In 2008 the total number of full-time equivalent jobs was 60. The number of jobs in the primary sector was 21, all of which were in agriculture. The number of jobs in the secondary sector was 11 of which 2 or (18.2%) were in manufacturing and 9 (81.8%) were in construction. The number of jobs in the tertiary sector was 28. In the tertiary sector; 1 was in the sale or repair of motor vehicles, 7 or 25.0% were technical professionals or scientists, 1 was in education.

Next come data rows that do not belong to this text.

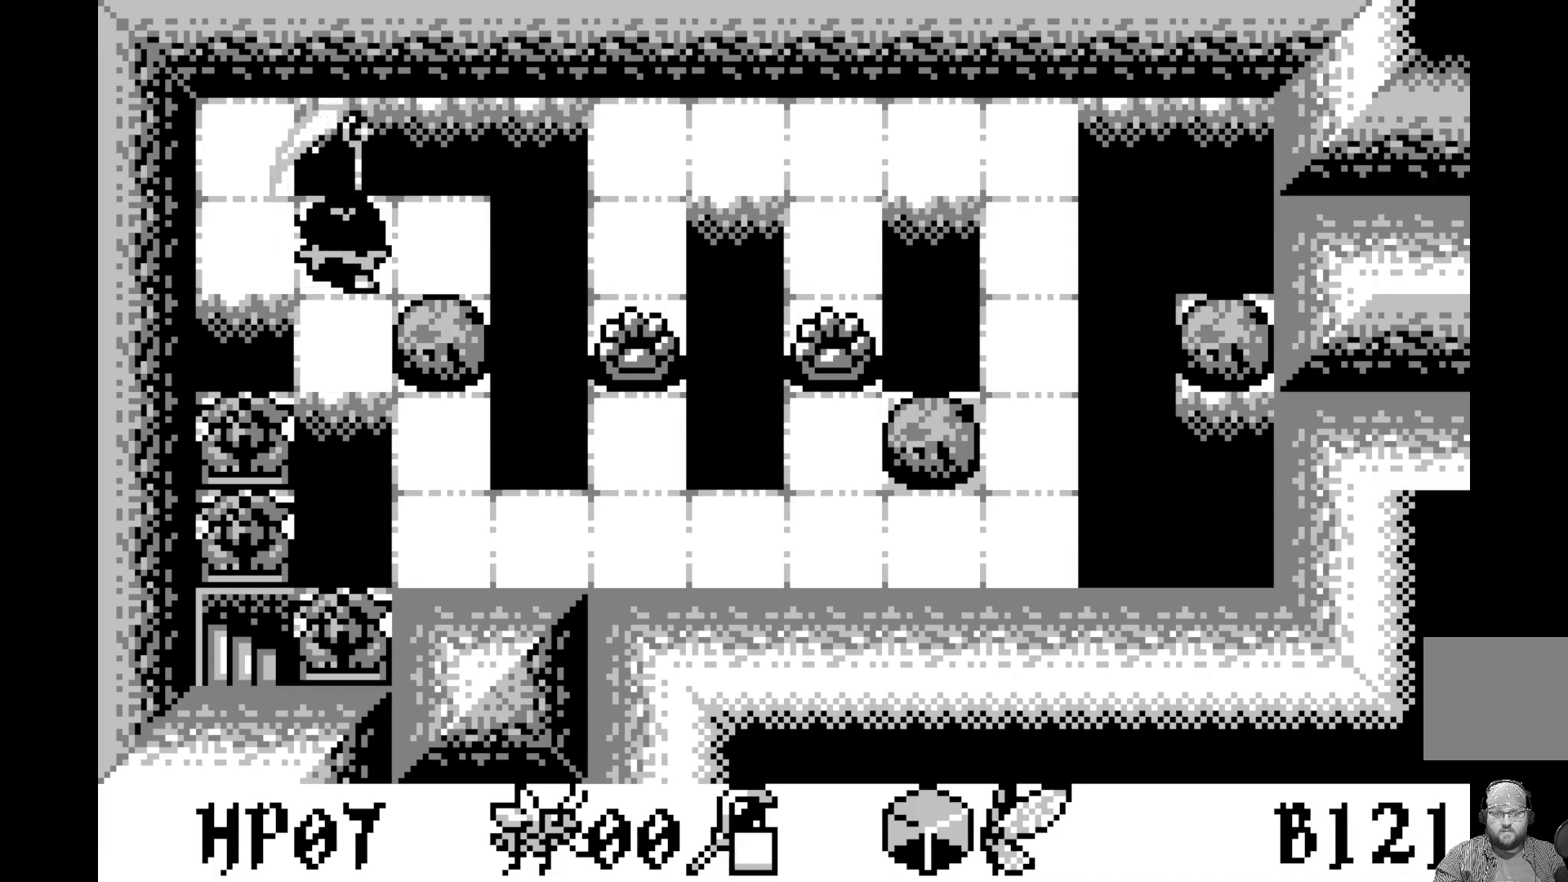
{"buttons": ["A"], "left_stick": "center", "events": [[83, "A", "up"], [317, "DPAD_RIGHT", "down"], [450, "DPAD_RIGHT", "up"], [467, "A", "down"]]}
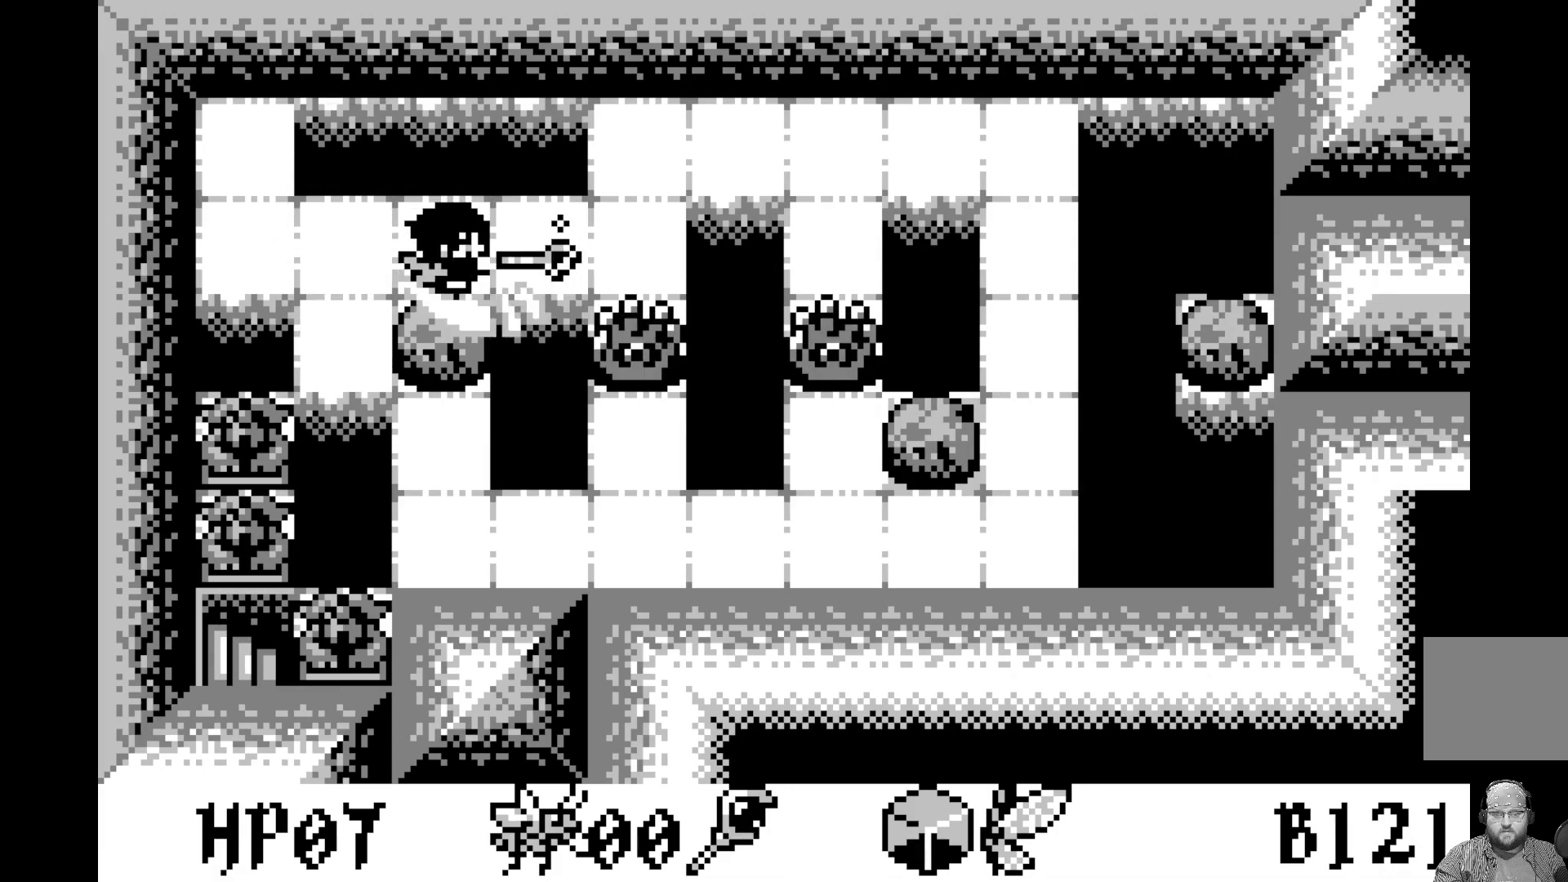
{"buttons": [], "left_stick": "center", "events": [[167, "A", "up"]]}
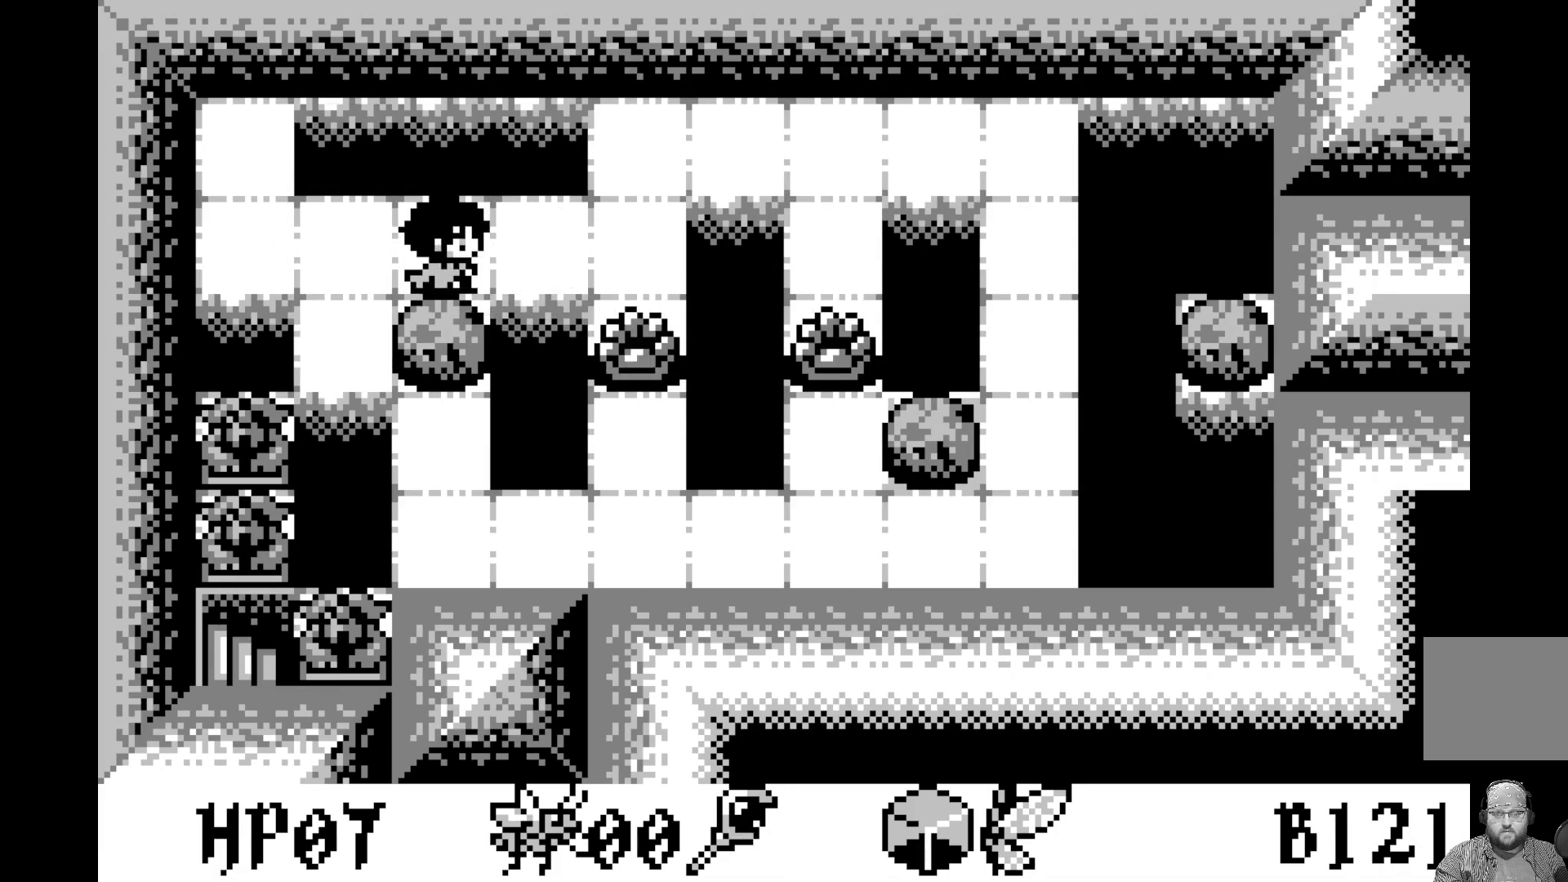
{"buttons": [], "left_stick": "center", "events": [[50, "DPAD_LEFT", "down"], [150, "DPAD_LEFT", "up"]]}
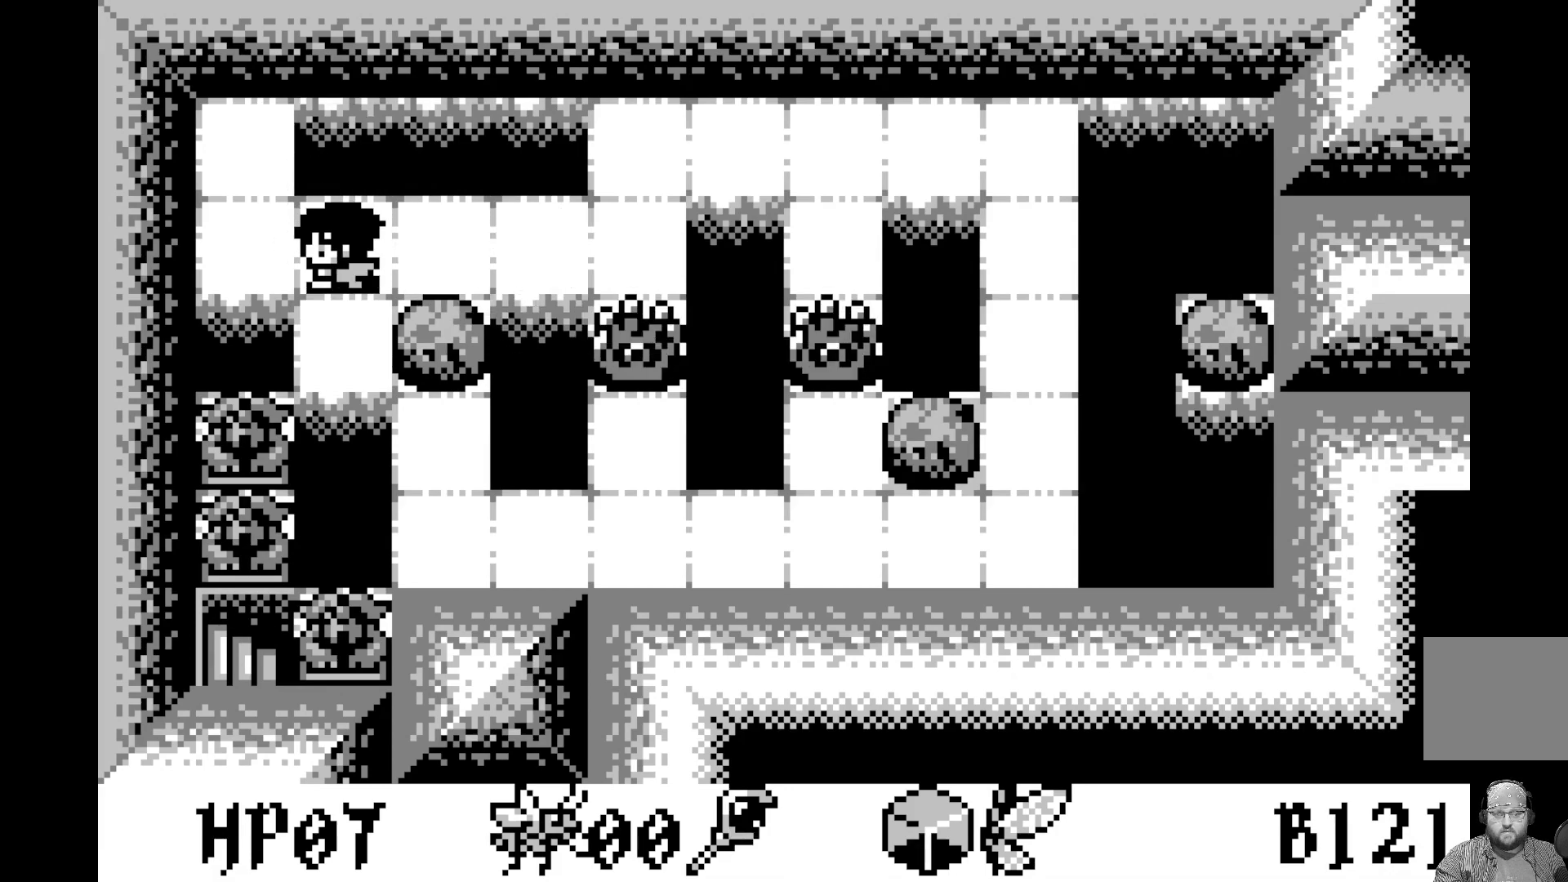
{"buttons": ["A"], "left_stick": "center", "events": [[367, "A", "down"]]}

In 2000, there were 39 workers who commuted into the municipality and 136 workers who commuted away. The municipality is a net exporter of workers, with about 3.5 workers leaving the municipality for every one entering. Of the working population, 19% used public transportation to get to work, and 48.5% used a private car.

==Religion==
From the 2000 census, 22 or 5.8% were Roman Catholic, while 319 or 83.9% belonged to the Swiss Reformed Church. Of the rest of the population, there was 1 individual who belongs to the Christian Catholic Church, and there were 2 individuals (or about 0.53% of the population) who belonged to another Christian church. There was 1 individual who was Islamic. 28 (or about 7.37% of the population) belonged to no church, are agnostic or atheist, and 7 individuals (or about 1.84% of the population) did not answer the question.

==Education==
In Titterten about 168 or (44.2%) of the population have completed non-mandatory upper secondary education, and 41 or (10.8%) have completed additional higher education (either university or a Fachhochschule). Of the 41 who completed tertiary schooling, 75.6% were Swiss men, 17.1% were Swiss women.

As of 2000, there were 18 students in Titterten who came from another municipality, while 36 residents attended schools outside the municipality.